- [REQUIRED ACTION 1]
In the passage on Christ's worship, repeat everything from "Christ’s Wrath-Averting Worship" down to "through Christ’s worship.".
- [REQUIRED ACTION 2]
In the passage on Christ's worship, why is the Son's work at the cross called perfect worship? Answer in one to three sentences.

*** Opening of DOCUMENT EXTRACT ***

But we have failed. Although we knew God, we dishonored Him, exchanging the glory of the God we were designed to image for images resembling creatures. Instead of worshiping our Creator, we worshiped His created things! This is idolatry, pure and simple – worship so deeply offensive to God that His wrath is being revealed from heaven against it (Rom 1:18-25; 3:23). Chastened, we whisper the question this time: “Who can offer acceptable worship to God? Who shall ascend His hill?” The Bible’s majestic answer is itself a cause for worship: God’s own incarnate Son has gone up the hill for us and there has offered a sacrifice infinitely acceptable to God. Now, because of His perfect act of worship, we can turn from our idolatry and worship God instead.

Christ’s Wrath-Averting Worship

The book of Romans eventually leaves off exposing our false worship and begins to tell us how we can offer “true worship” (12:1 CSB). And the way it changes from the false to the true is via the “redemption that is in Christ Jesus” and the “propitiation by his blood” (3:24-25 ESV). As created beings, we need revelation to worship, but as idolatrous beings, we need redemption. We also need propitiation. How else will God’s righteous wrath against our false worship be averted? All that we needed God has provided through the blood sacrifice of His Son – through Christ’s worship.

This is why Paul labors in the priestly service of the gospel. As he heralds the good news of Christ’s work upon the cross, idolaters from among the nations come to faith in the Lord Jesus for the fame of His name. They respond to God’s mercy in Christ by presenting their whole life in submission to God as a living sacrifice, and God finds such worship acceptable and good (Rom 1:5; 10:17; 12:1-2; 15:16).[1]

Two things implicit in the discussion of Romans above are made explicit in Hebrews. First, the Son’s work at the cross was an act of perfect worship and, second, His worship provides for our worship. “He has no need, like those high priests, to offer sacrifices daily, first for his own sins and then for those of the people, since he did this once for all when he offered up himself” (7:27 ESV). His worship was perfect because what He offered was Himself. And His perfect worship enables us to worship: Will not “the blood of Christ, who through the eternal Spirit offered himself without blemish to God, purify our conscience from dead works to serve [a worship term] the living God” (9:14 ESV)?

*** Close of DOCUMENT EXTRACT ***
*** Opening of LISTED RECORDS ***

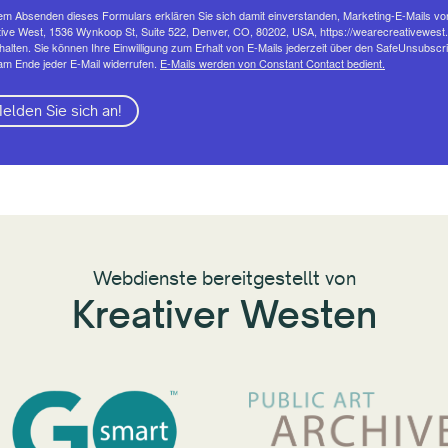
em Absenden dieses Formulars erklären Sie sich damit einverstanden, Marketing-E-Mails vo
ive West, 1536 Wynkoop St, Suite 522, Denver, CO, 80202, USA, https://wearecreativewest.
halten. Sie können Ihre Einwilligung zum Erhalt von E-Mails jederzeit über den SafeUnsubscr
am Ende jeder E-Mail widerrufen.
E-Mails werden von Constant Contact bedient.
elden Sie sich an!
Webdienste bereitgestellt von
Kreativer Westen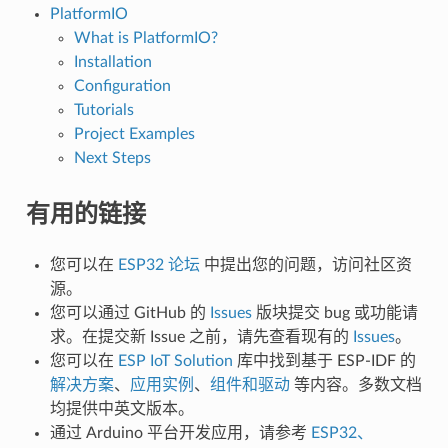
PlatformIO
What is PlatformIO?
Installation
Configuration
Tutorials
Project Examples
Next Steps
有用的链接
您可以在
ESP32 论坛
中提出您的问题，访问社区资
源。
您可以通过 GitHub 的
Issues
版块提交 bug 或功能请
求。在提交新 Issue 之前，请先查看现有的
Issues
。
您可以在
ESP IoT Solution
库中找到基于 ESP-IDF 的
解决方案
、
应用实例
、
组件和驱动
等内容。多数文档
均提供中英文版本。
通过 Arduino 平台开发应用，请参考
ESP32、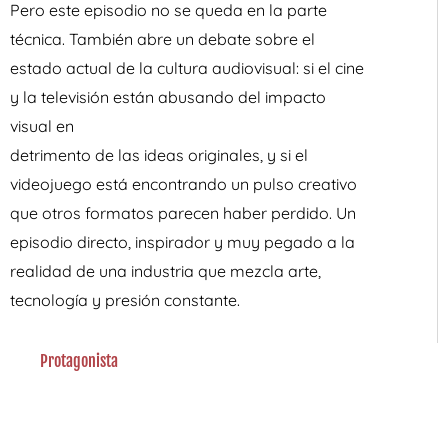
Pero este episodio no se queda en la parte
técnica. También abre un debate sobre el
estado actual de la cultura audiovisual: si el cine
y la televisión están abusando del impacto
visual en
detrimento de las ideas originales, y si el
videojuego está encontrando un pulso creativo
que otros formatos parecen haber perdido. Un
episodio directo, inspirador y muy pegado a la
realidad de una industria que mezcla arte,
tecnología y presión constante.
Protagonista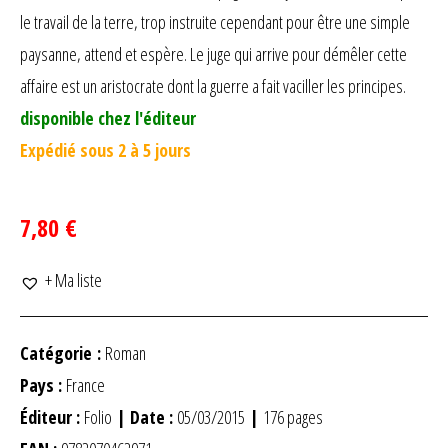
le travail de la terre, trop instruite cependant pour être une simple
paysanne, attend et espère. Le juge qui arrive pour démêler cette
affaire est un aristocrate dont la guerre a fait vaciller les principes.
disponible chez l'éditeur
Expédié sous 2 à 5 jours
7,80 €
+ Ma liste
Catégorie :
Roman
Pays :
France
Éditeur :
Folio
| Date :
05/03/2015
|
176 pages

*** Close of LISTED RECORDS ***

- [ANSWER AREA 1]
Christ’s Wrath-Averting Worship

The book of Romans eventually leaves off exposing our false worship and begins to tell us how we can offer “true worship” (12:1 CSB). And the way it changes from the false to the true is via the “redemption that is in Christ Jesus” and the “propitiation by his blood” (3:24-25 ESV). As created beings, we need revelation to worship, but as idolatrous beings, we need redemption. We also need propitiation. How else will God’s righteous wrath against our false worship be averted? All that we needed God has provided through the blood sacrifice of His Son – through Christ’s worship.

- [ANSWER AREA 2]
His worship was perfect because what He offered was Himself. Unlike the high priests, He had no need to offer sacrifices daily, first for His own sins and then for the people's, because He did this once for all when He offered up Himself.